Consider this video from the Competitive Enterprise Institute about Ecuador.

It isn’t businesses that hurt the poorest of the poor in these developing countries, it’s eco-socialists who want to restrict development.

And now let’s take a look at an article that provides more detail.

Understanding Eco-Imperialism

Consider this article by policy analysts Willie Soon and Paul Driessen, in which they argue that environmental extremism hurts developing nations by forcing them to remain in poverty.


Eco-colonialism keeps Africans “traditional” and “indigenous,” by insisting that modern technologies are harmful and not “sustainable” in Africa.

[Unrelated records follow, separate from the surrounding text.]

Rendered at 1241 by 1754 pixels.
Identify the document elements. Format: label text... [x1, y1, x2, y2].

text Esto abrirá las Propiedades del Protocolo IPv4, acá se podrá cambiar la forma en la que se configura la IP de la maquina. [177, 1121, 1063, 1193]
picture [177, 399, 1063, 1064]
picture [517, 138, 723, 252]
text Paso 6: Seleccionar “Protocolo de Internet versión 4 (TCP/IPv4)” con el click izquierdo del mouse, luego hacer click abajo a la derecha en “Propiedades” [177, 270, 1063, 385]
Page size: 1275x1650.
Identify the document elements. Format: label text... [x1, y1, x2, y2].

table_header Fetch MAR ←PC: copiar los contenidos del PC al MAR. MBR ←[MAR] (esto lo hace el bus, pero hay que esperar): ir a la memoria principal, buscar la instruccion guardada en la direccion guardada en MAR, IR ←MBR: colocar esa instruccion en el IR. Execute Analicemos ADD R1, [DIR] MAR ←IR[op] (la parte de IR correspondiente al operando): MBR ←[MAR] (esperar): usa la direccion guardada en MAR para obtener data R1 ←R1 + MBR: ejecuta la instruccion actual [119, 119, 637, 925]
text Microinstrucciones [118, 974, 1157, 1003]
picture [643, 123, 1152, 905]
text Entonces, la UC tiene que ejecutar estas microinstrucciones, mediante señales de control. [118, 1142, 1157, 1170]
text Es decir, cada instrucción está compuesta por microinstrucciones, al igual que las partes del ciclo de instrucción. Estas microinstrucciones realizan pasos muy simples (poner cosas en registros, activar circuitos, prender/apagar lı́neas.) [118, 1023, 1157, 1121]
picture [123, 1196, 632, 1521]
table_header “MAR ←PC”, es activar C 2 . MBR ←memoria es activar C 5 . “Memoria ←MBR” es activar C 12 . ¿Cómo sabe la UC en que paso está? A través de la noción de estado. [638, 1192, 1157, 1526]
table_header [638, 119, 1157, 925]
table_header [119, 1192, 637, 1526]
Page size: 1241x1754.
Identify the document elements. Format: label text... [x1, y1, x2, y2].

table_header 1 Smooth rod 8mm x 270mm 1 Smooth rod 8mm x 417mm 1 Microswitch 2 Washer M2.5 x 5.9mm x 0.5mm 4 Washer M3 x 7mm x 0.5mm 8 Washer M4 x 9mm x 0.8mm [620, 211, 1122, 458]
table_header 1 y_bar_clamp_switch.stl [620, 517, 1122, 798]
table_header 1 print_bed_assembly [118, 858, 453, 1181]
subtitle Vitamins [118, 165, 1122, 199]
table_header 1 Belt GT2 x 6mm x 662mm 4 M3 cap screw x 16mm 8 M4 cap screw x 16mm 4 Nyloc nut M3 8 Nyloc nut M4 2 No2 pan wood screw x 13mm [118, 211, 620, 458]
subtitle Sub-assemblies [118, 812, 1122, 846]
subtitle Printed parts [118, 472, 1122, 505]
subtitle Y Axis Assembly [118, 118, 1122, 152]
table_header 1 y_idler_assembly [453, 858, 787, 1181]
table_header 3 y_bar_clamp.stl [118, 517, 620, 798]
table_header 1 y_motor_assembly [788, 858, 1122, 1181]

Abundant, reliable, affordable electricity could power homes, offices, factories, schools and hospitals, create jobs, bring clean running water, and generate health and prosperity. But Rainforest Action Network and other pressure groups oppose coal and natural gas electricity generation on the grounds of climate change, and hydroelectric and nuclear power for other ideological reasons. They promote wind turbines and solar panels that provide electricity unreliably and in amounts too small to meet any but the most rudimentary needs.

Biotechnology could produce bumper crops that overcome droughts, floods, insects, viruses, and even global warming and cooling. But Greenpeace and Sierra Club oppose this precision hybrid-making technology, and instead promote land and labor-intensive subsistence farming.

DDT and insecticides could slash malaria rates that Al Gore and other climate alarmists falsely claim are rising because of global warming. But Pesticide Action Network and other activists stridently oppose their use, and the European Parliament recently imposed new pesticide restrictions that will further restrict African access to life-saving chemicals.

This is important, because a lot of well-meaning, uninformed Christians are taken in by environmentalist rhetoric about saving the planet. We need to do good not just feel good while actually doing harm.